◆ What you have to do: Locate the line containing "The Allure of" in the material below; repeat it and every line after it, exactly as written.
================
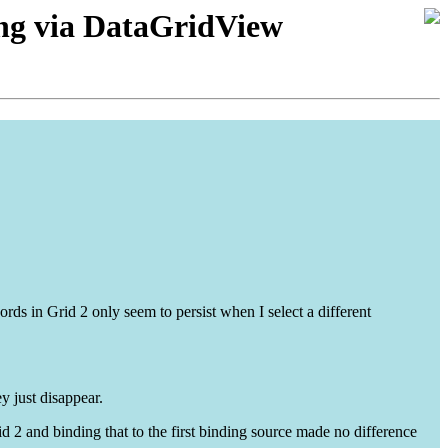
ving via DataGridView
rds in Grid 2 only seem to persist when I select a different
y just disappear.
d 2 and binding that to the first binding source made no difference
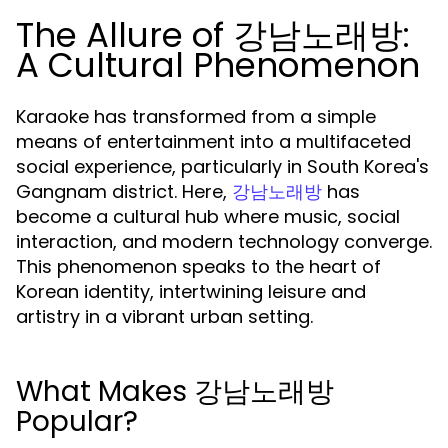
The Allure of 강남노래방:
A Cultural Phenomenon
Karaoke has transformed from a simple
means of entertainment into a multifaceted
social experience, particularly in South Korea's
Gangnam district. Here,
has
강남노래방
become a cultural hub where music, social
interaction, and modern technology converge.
This phenomenon speaks to the heart of
Korean identity, intertwining leisure and
artistry in a vibrant urban setting.
What Makes 강남노래방
Popular?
================
◆ Expected answer:
The Allure of 강남노래방:
A Cultural Phenomenon
Karaoke has transformed from a simple
means of entertainment into a multifaceted
social experience, particularly in South Korea's
Gangnam district. Here,
has
강남노래방
become a cultural hub where music, social
interaction, and modern technology converge.
This phenomenon speaks to the heart of
Korean identity, intertwining leisure and
artistry in a vibrant urban setting.
What Makes 강남노래방
Popular?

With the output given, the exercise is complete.